TASK DESCRIPTION: Render the material from the line containing "text at (2042, 129): 0.367 -> 0.276" through the line containing "text at (872, 577)", both included, as a JSON list of strings with one string per line. Leave out blank lines.

ROWS:
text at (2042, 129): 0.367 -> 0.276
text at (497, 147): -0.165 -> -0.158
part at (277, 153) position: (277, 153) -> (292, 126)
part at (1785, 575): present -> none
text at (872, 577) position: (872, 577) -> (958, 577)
==
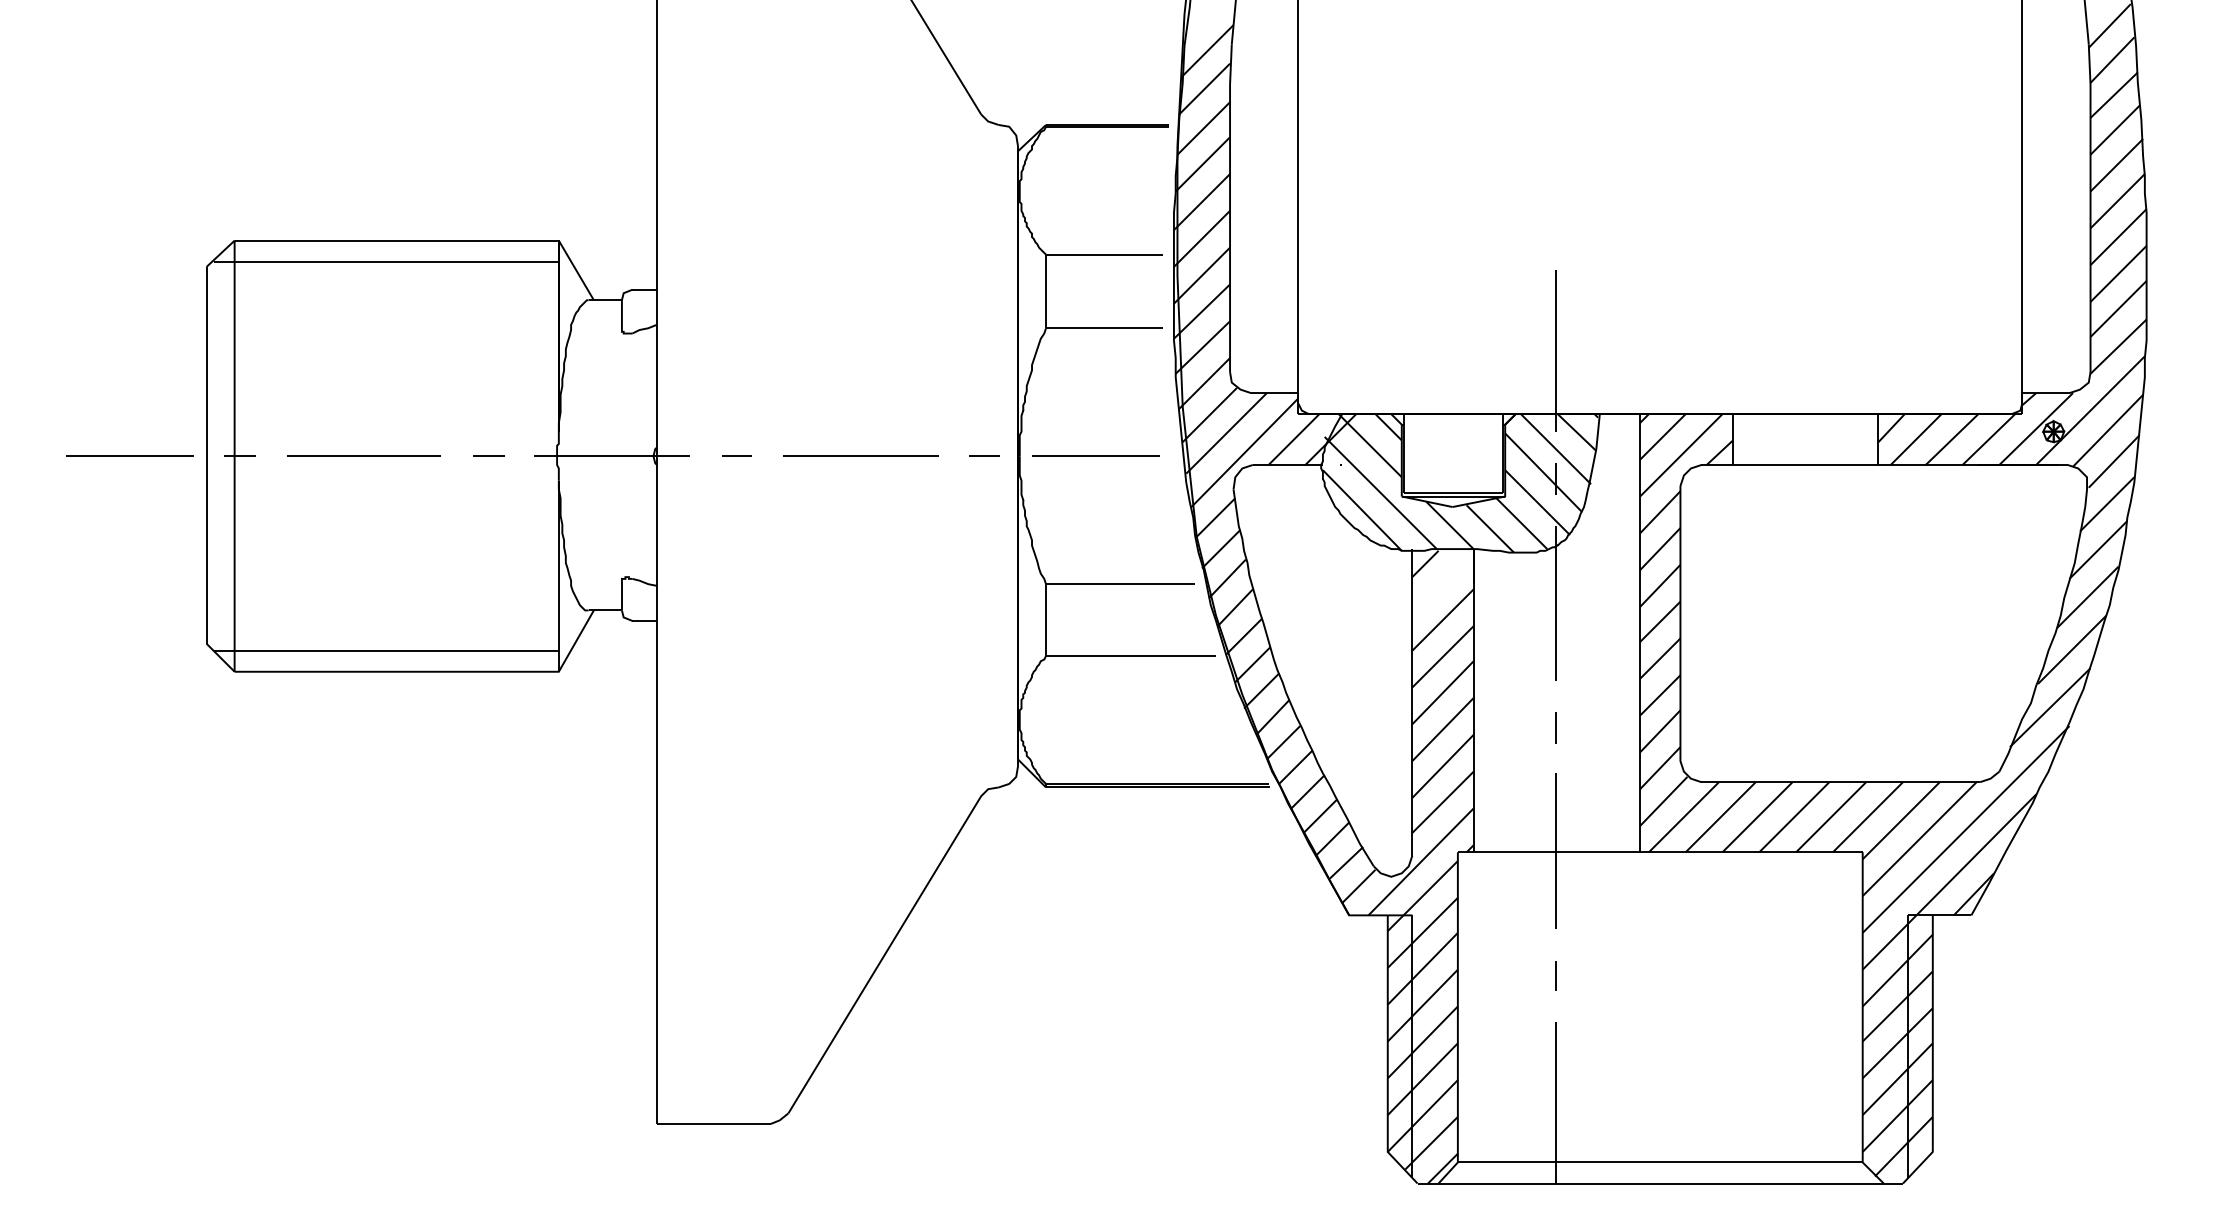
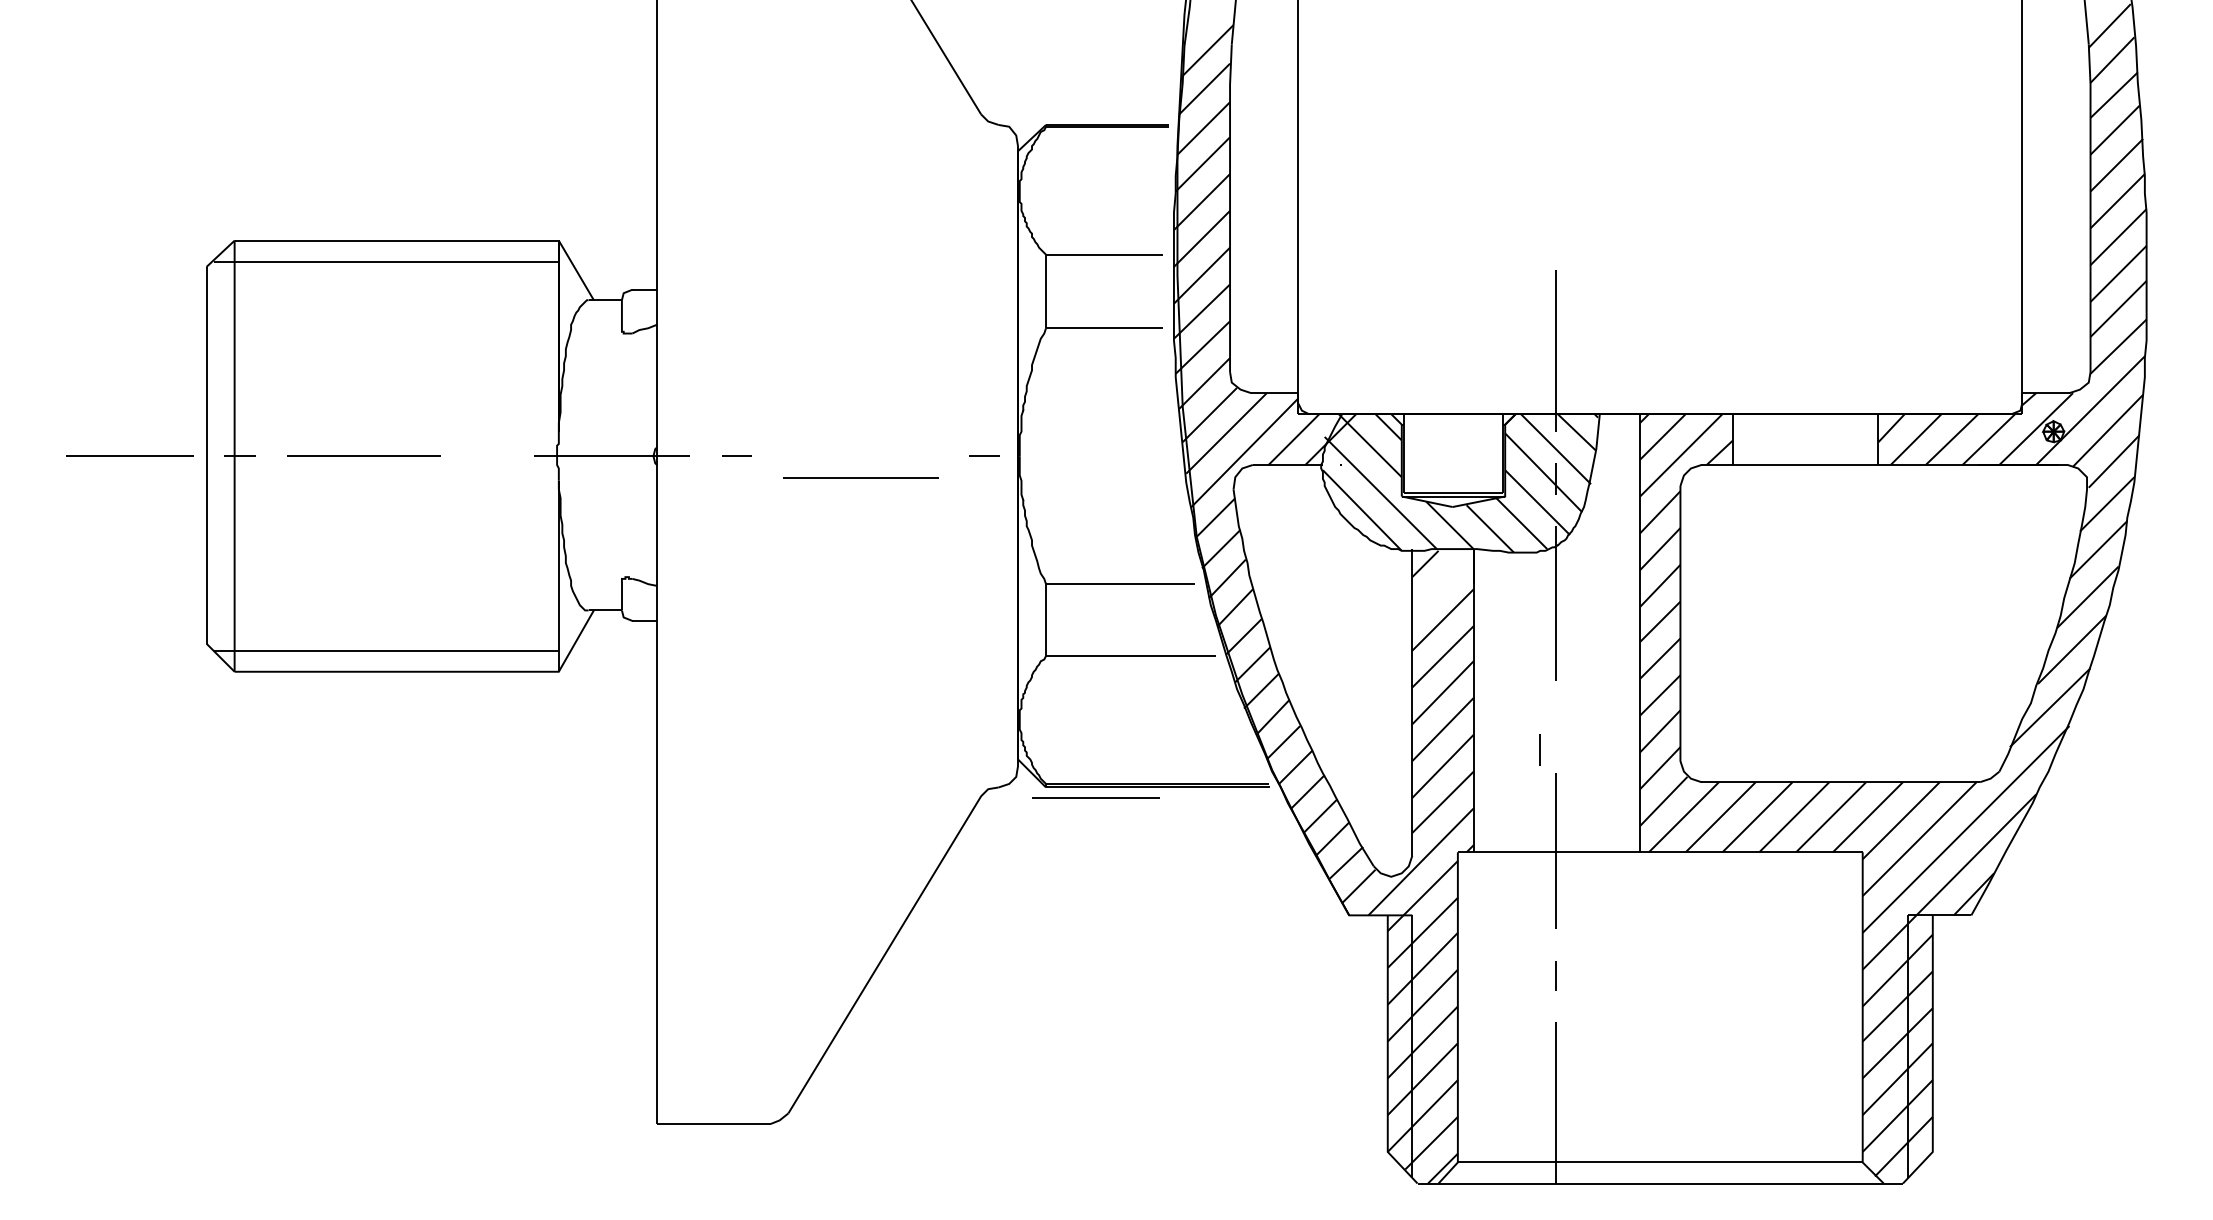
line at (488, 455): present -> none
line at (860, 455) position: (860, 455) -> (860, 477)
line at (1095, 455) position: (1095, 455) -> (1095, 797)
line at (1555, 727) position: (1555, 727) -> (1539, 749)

FINISHED ANSWER:
[
  "text at (2042, 129): 0.367 -> 0.276",
  "text at (497, 147): -0.165 -> -0.158",
  "part at (277, 153) position: (277, 153) -> (292, 126)",
  "part at (1785, 575): present -> none",
  "text at (872, 577) position: (872, 577) -> (958, 577)"
]